■ **Job item**
Quote, word for word, the stretch of the rice-snail text below that opens with the words containing "Other available strategies" and closes with "management of GAS.".

■ **Given text**
--*--

Previous studies have found that GAS can reduce rice yields by as much
as 50% with economic impacts running into millions of US dollars
(Djeddour et al., 2021; Halwart, 1994). Thus, working out where GAS has
spread to, and might spread to, could be used to give early warnings to
decision-makers to try and limit the effects of any potential invasion.
This will also help in contingency planning in case of invasion.
Since its first report in Kenya in 2020 (Buddie et al., 2021), GAS
continues to expand its range from the invasion point where damage to
rice crop continues to be reported by farmers. Its arrival or
introduction pathway in Kenya is however still contentious. Unconfirmed
media reports in Kenya suggest that the snail was introduced as a weed
biocontrol, but no import permit to introduce the species has been
issued by authorised organisations in the country. In Kenya, the
management of this pest has majorly relied on physical and cultural
practices with the desperate use of broad-spectrum synthetic chemicals.
Other available strategies employed by farmers include hand-picking of
adults and crushing of egg masses and water/flood management (alternate
wetting and drying). However, most of these practices have proved
ineffective to curb the spread of GAS. This is further exacerbated by
the fact that the country has no pesticides (Molluscicides) registered
specifically for the management of GAS.

--*--

■ **Source material**
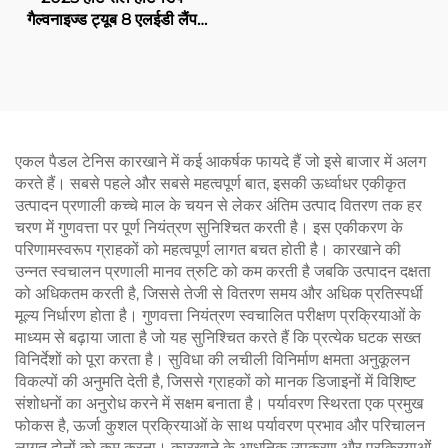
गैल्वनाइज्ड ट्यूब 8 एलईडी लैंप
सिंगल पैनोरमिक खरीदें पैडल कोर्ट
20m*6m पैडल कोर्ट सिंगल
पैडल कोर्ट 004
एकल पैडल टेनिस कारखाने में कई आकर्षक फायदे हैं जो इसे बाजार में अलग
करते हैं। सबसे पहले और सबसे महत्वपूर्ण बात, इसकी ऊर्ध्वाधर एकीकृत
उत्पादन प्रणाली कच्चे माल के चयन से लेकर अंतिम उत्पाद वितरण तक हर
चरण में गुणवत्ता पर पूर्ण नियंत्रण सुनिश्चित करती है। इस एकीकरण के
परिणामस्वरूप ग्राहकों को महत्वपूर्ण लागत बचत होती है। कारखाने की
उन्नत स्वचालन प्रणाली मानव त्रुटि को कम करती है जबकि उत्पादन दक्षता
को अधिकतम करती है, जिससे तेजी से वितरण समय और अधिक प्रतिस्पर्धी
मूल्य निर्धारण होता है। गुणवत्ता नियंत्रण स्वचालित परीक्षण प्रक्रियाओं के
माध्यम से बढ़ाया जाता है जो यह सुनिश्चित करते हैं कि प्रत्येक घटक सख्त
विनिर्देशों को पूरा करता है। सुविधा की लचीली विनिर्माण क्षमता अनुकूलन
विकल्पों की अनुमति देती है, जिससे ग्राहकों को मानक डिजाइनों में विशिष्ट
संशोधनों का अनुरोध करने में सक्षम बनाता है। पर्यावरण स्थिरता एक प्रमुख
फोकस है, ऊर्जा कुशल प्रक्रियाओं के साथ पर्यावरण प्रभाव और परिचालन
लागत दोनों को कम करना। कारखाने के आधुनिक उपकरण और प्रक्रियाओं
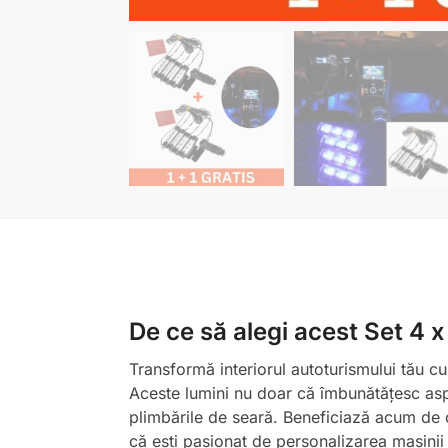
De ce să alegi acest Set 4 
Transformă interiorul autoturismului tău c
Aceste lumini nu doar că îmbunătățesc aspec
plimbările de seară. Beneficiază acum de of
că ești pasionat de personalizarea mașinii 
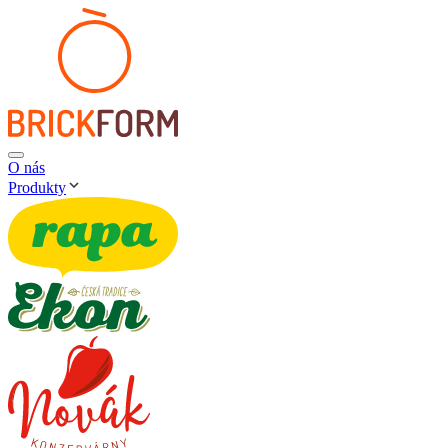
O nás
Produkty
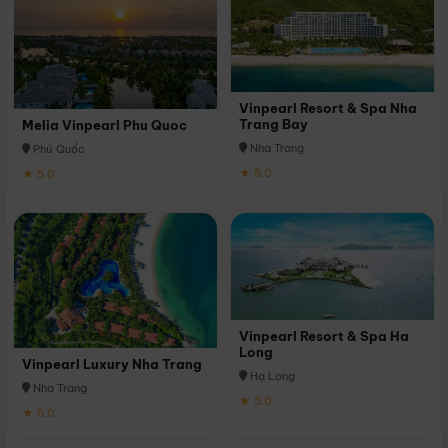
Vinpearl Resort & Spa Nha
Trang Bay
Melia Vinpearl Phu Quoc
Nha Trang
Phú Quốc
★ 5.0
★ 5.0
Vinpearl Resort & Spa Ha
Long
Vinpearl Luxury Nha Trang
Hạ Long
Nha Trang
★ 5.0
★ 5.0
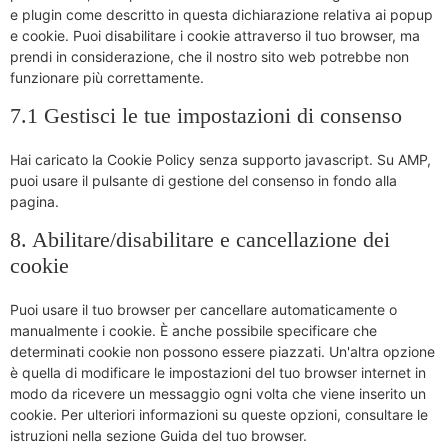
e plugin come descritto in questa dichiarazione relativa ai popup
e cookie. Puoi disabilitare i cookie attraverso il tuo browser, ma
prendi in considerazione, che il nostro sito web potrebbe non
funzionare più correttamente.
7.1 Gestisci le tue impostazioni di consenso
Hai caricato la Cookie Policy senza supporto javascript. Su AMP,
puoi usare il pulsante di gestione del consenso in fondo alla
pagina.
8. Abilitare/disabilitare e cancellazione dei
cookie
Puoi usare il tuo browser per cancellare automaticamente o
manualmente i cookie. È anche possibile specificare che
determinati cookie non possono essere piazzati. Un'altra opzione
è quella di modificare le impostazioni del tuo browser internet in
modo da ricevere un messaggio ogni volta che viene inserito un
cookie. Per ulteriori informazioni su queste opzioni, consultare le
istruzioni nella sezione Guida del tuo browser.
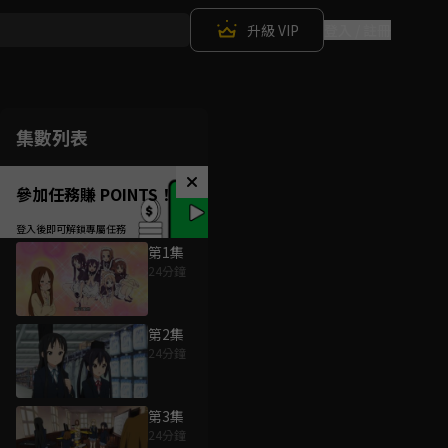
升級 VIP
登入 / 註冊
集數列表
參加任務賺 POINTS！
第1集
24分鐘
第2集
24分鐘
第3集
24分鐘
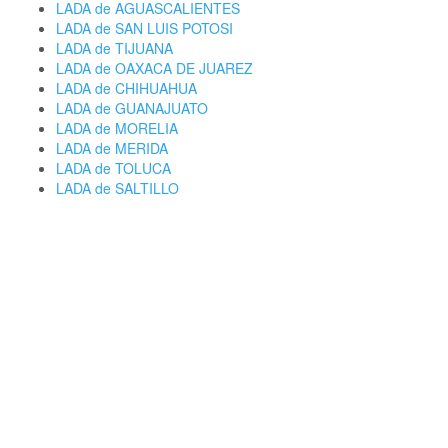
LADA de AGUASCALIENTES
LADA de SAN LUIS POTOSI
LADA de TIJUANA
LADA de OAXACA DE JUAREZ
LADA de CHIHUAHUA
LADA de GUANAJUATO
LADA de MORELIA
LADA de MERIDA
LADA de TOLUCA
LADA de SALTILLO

--*--

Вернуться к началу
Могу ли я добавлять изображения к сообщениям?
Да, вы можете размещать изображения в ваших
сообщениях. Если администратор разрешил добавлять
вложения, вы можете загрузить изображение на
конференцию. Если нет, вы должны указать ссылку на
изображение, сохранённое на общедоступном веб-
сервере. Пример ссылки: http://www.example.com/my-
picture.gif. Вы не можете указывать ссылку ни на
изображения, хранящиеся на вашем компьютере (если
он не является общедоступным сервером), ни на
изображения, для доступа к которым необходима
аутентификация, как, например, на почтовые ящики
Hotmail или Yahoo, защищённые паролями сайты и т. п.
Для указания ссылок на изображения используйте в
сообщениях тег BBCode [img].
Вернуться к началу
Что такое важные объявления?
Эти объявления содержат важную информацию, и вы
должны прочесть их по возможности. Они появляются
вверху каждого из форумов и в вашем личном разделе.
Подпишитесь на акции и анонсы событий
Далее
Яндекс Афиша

--*--

■ **Result**
Other available strategies employed by farmers include hand-picking of
adults and crushing of egg masses and water/flood management (alternate
wetting and drying). However, most of these practices have proved
ineffective to curb the spread of GAS. This is further exacerbated by
the fact that the country has no pesticides (Molluscicides) registered
specifically for the management of GAS.